The task → Edit every row below by changing "Piano Secondo" to "Second Floor" and leaving all other text as it stands. Omit the pictures from your answer.

═══ Material to process

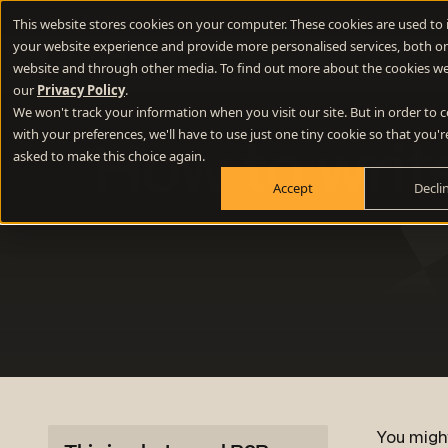
New Webinar
- 10 questions to ask your website developer abou
This website stores cookies on your computer. These cookies are used to
your website experience and provide more personalised services, both on
Difference E
website and through other media. To find out more about the cookies we
our
Privacy Policy
.
We won't track your information when you visit our site. But in order to
Positioning
with your preferences, we'll have to use just one tiny cookie so that you'r
How to writ
Define your winning difference
asked to make this choice again.
Accept
Decli
Branding
Stand out from the crowd
Websites
Turn your website into a growth engine
Content
Build credibility and fill your funnel
You might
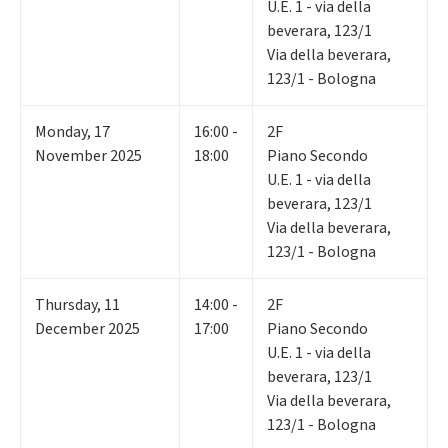
U.E. 1 - via della
beverara, 123/1
Via della beverara,
123/1 - Bologna
Monday
,
17
16:00 -
2F
November 2025
18:00
Piano Secondo
U.E. 1 - via della
beverara, 123/1
Via della beverara,
123/1 - Bologna
Thursday
,
11
14:00 -
2F
December 2025
17:00
Piano Secondo
U.E. 1 - via della
beverara, 123/1
Via della beverara,
123/1 - Bologna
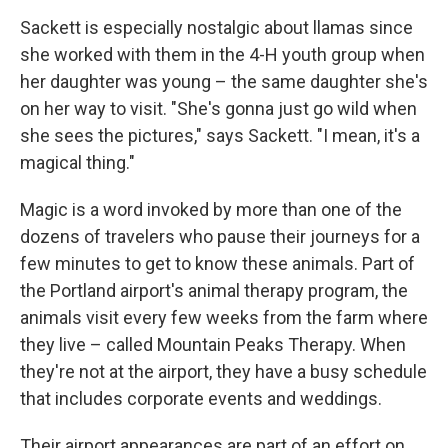
Sackett is especially nostalgic about llamas since
she worked with them in the 4-H youth group when
her daughter was young – the same daughter she's
on her way to visit. "She's gonna just go wild when
she sees the pictures," says Sackett. "I mean, it's a
magical thing."
Magic is a word invoked by more than one of the
dozens of travelers who pause their journeys for a
few minutes to get to know these animals. Part of
the Portland airport's animal therapy program, the
animals visit every few weeks from the farm where
they live – called Mountain Peaks Therapy. When
they're not at the airport, they have a busy schedule
that includes corporate events and weddings.
Their airport appearances are part of an effort on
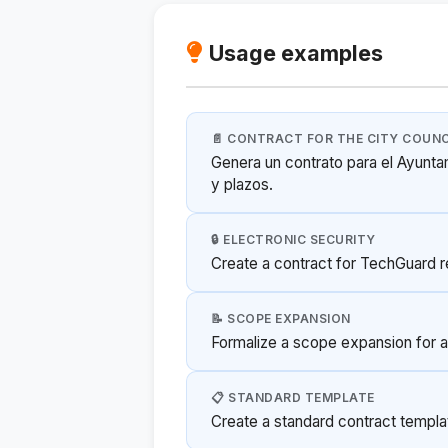
Usage examples
📄 CONTRACT FOR THE CITY COUNC
Genera un contrato para el Ayunta
y plazos.
🔒 ELECTRONIC SECURITY
Create a contract for TechGuard 
📝 SCOPE EXPANSION
Formalize a scope expansion for an
📋 STANDARD TEMPLATE
Create a standard contract templat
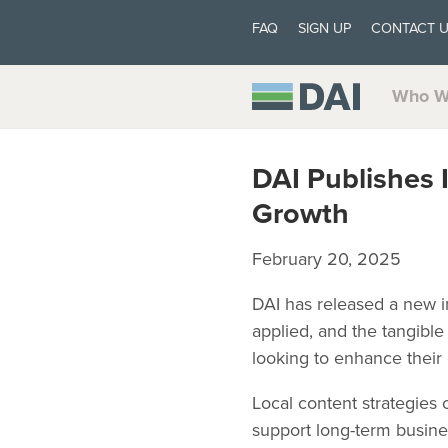
FAQ
SIGN UP
CONTACT 
Who W
DAI Publishes 
Growth
February 20, 2025
DAI has released a new in
applied, and the tangible 
looking to enhance their
Local content strategies
support long-term busine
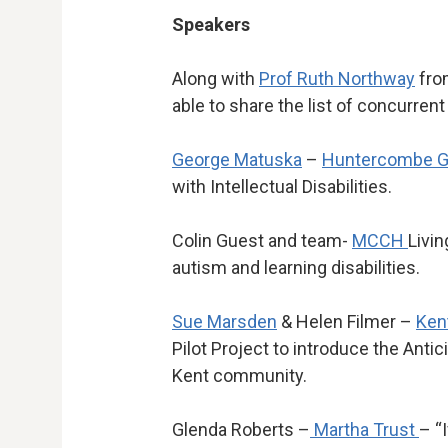
Speakers
Along with
Prof Ruth Northway
fro
able to share the list of concurren
George Matuska
–
Huntercombe G
with Intellectual Disabilities.
Colin Guest and team-
MCCH
Livin
autism and learning disabilities.
Sue Marsden
& Helen Filmer –
Ken
Pilot Project to introduce the Anti
Kent community.
Glenda Roberts –
Martha Trust
– “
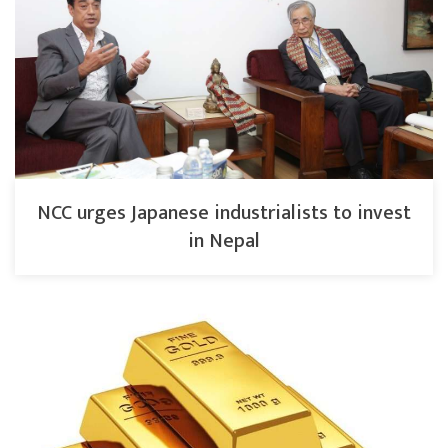
NCC urges Japanese industrialists to invest
in Nepal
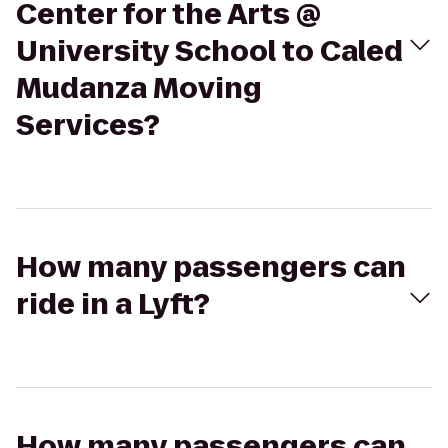
Center for the Arts @
University School to Caled
Mudanza Moving
Services?
How many passengers can
ride in a Lyft?
How many passengers can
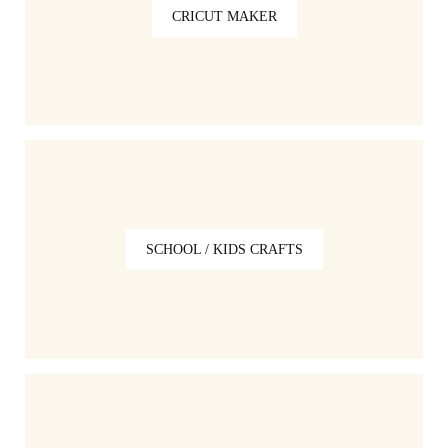
CRICUT MAKER
SCHOOL / KIDS CRAFTS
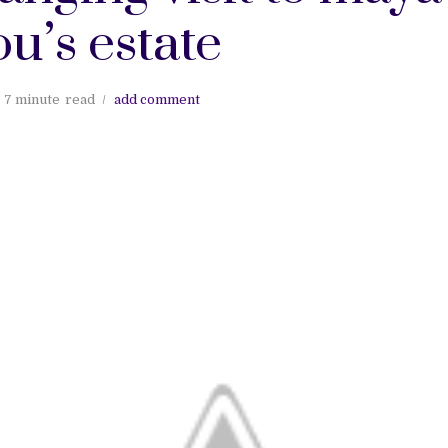
u’s estate
7 minute
read
add comment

══════

Result of this exercise →
New Webinar
- 10 questions to ask your website developer abou
This website stores cookies on your computer. These cookies are used to
your website experience and provide more personalised services, both on
Difference E
website and through other media. To find out more about the cookies we
our
Privacy Policy
.
We won't track your information when you visit our site. But in order to
Positioning
with your preferences, we'll have to use just one tiny cookie so that you'r
How to writ
Define your winning difference
asked to make this choice again.
Accept
Decli
Branding
Stand out from the crowd
Websites
Turn your website into a growth engine
Content
Build credibility and fill your funnel
You might
U.E. 1 - via della
beverara, 123/1
Via della beverara,
123/1 - Bologna
Monday
,
17
16:00 -
2F
November 2025
18:00
Second Floor
U.E. 1 - via della
beverara, 123/1
Via della beverara,
123/1 - Bologna
Thursday
,
11
14:00 -
2F
December 2025
17:00
Second Floor
U.E. 1 - via della
beverara, 123/1
Via della beverara,
123/1 - Bologna
Sackett is especially nostalgic about llamas since
she worked with them in the 4-H youth group when
her daughter was young – the same daughter she's
on her way to visit. "She's gonna just go wild when
she sees the pictures," says Sackett. "I mean, it's a
magical thing."
Magic is a word invoked by more than one of the
dozens of travelers who pause their journeys for a
few minutes to get to know these animals. Part of
the Portland airport's animal therapy program, the
animals visit every few weeks from the farm where
they live – called Mountain Peaks Therapy. When
they're not at the airport, they have a busy schedule
that includes corporate events and weddings.
Their airport appearances are part of an effort on
Usage examples
📄 CONTRACT FOR THE CITY COUNC
Genera un contrato para el Ayunta
y plazos.
🔒 ELECTRONIC SECURITY
Create a contract for TechGuard 
📝 SCOPE EXPANSION
Formalize a scope expansion for an
📋 STANDARD TEMPLATE
Create a standard contract templat
FAQ
SIGN UP
CONTACT 
Who W
DAI Publishes 
Growth
February 20, 2025
DAI has released a new in
applied, and the tangible 
looking to enhance their
Local content strategies
support long-term busine
Speakers
Along with
Prof Ruth Northway
fro
able to share the list of concurren
George Matuska
–
Huntercombe G
with Intellectual Disabilities.
Colin Guest and team-
MCCH
Livin
autism and learning disabilities.
Sue Marsden
& Helen Filmer –
Ken
Pilot Project to introduce the Anti
Kent community.
Glenda Roberts –
Martha Trust
– “
NCC urges Japanese industrialists to invest
in Nepal
Center for the Arts @
University School to Caled
Mudanza Moving
Services?
How many passengers can
ride in a Lyft?
How many passengers can
CRICUT MAKER
SCHOOL / KIDS CRAFTS
u’s estate
7 minute
read
add comment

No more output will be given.